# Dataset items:
____________

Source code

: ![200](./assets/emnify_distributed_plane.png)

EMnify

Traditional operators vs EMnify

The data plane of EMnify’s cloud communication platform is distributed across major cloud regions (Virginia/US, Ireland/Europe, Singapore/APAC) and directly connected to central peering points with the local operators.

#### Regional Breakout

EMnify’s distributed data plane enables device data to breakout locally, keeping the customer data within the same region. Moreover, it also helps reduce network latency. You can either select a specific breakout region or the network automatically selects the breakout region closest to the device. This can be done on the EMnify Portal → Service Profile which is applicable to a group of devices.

____________

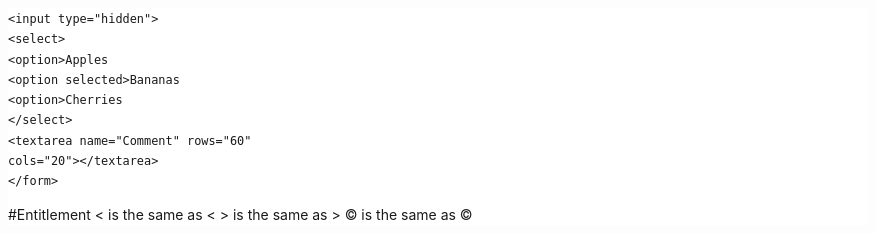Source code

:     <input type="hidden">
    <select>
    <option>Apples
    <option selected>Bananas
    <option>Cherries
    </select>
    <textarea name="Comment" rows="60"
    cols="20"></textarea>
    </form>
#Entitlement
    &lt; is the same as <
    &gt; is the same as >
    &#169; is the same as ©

____________

Please lay out the part of the items that opens with the line containing "#### Regional Breakout" and closes with the line containing "EMnify’s distributed data" as a JSON list of strings, one string per line, with blank lines left out.

# Exercise result:
[
  "#### Regional Breakout",
  "EMnify’s distributed data plane enables device data to breakout locally, keeping the customer data within the same region. Moreover, it also helps reduce network latency. You can either select a specific breakout region or the network automatically selects the breakout region closest to the device. This can be done on the EMnify Portal → Service Profile which is applicable to a group of devices."
]